Am 01. Februar 2013 hatten wir hier den Artikel „Vatikan-Millionen unterstützen alliierte Rüstung“ von Sven Felix Kellerhoff, erschienen „DIE WELT“ und offensichtlich bei der Berliner Morgenpost.

Grundlage für die Berichterstattung beider Zeitungen war eine Veröffentlichung der Historikerin Patricia M. McGoldrick in THE HISTORICAL JOURNAL, vom Dezember 2012.

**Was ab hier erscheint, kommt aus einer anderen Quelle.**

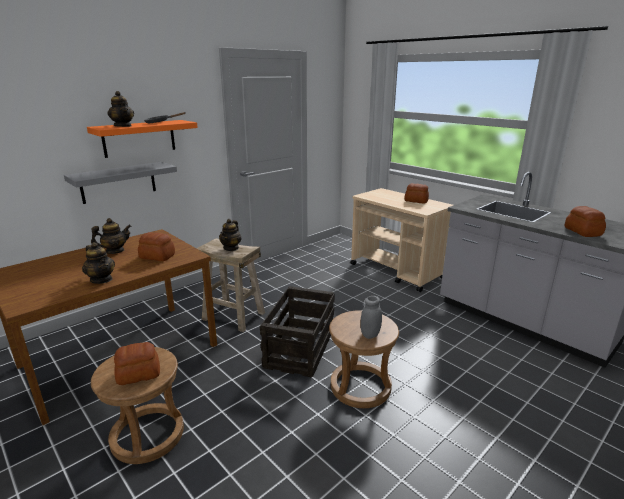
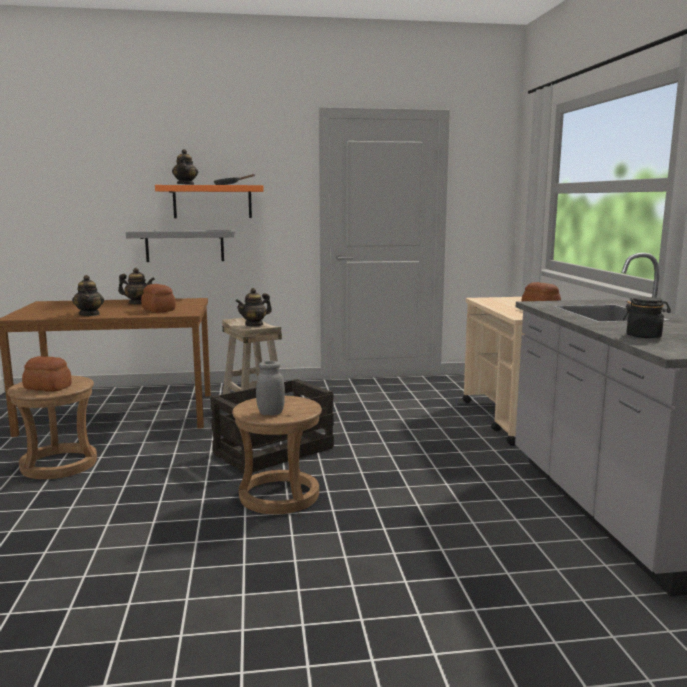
camera: 35 degrees right, 10 degrees down
bread [564,206,606,237] -> black jar [623,297,671,338]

Patricia M. McGoldrick hatte sich am gestrigen Tage an den Blog gewendet um wenigstens hier eine Richtigstellung der Fakten zu erreichen. Ihre Briefe an beide Zeitungen blieben unbeantwortet und wurden auch nicht veröffentlicht. Da die Kommentarfunktionen ebenso nicht mehr funktionsfähig waren, war eine Kommentierung und Richtigstellung nicht mehr möglich.

DIE WELT

[…] Schon im Mai 1940 ließ Nogara die Goldreserven des Vatikan im Nennwert von 500 Millionen US-Dollar über den Atlantik bringen[…]

Die, von der Historikerin, korrigierte Fassung leist sich dann so: Der Vatikan überwies nicht $ 300 Millionen Dollar in Gold an die Vereinigten Staaten, diese Summe überwies die Britische Regierung. Der Vatikan überwies $ 7.665.000 Dollar in Gold an die Vereinigten Staaten.

DIE WELT

[…]Tatsächlich investierte Nogara auch in die deutsche Wirtschaft, insgesamt 197 Millionen Reichsmark. Man muss jedoch in Rechnung stellen, dass man mit Reichsmark außerhalb des deutschen Machtbereichs wenig bis nichts anfangen konnte – mit US-Dollar dagegen sehr viel.

Korrigierte Fassung: Der Vatikan investierte auch nicht 197.000.000 Reichsmark ins Dritte Reich. Er investierte das Äquivalent dieser Summe in den Vereinigten Staaten.
In den im Britischen Nationalarchiv entdeckten Dokumenten findet sich kein Hinweis, dass irgendwelche Investitionen im Dritten Reich gemacht worden sind.

Der Artikel von Frau McGoldrick kann hier im Abstrakt eingesehen werden.

Was da nun falsch lief ist von hier nicht einsehbar, auf alle Fälle scheinen einige Netzwerkverbindungen im Hause Springer genullt zu sein.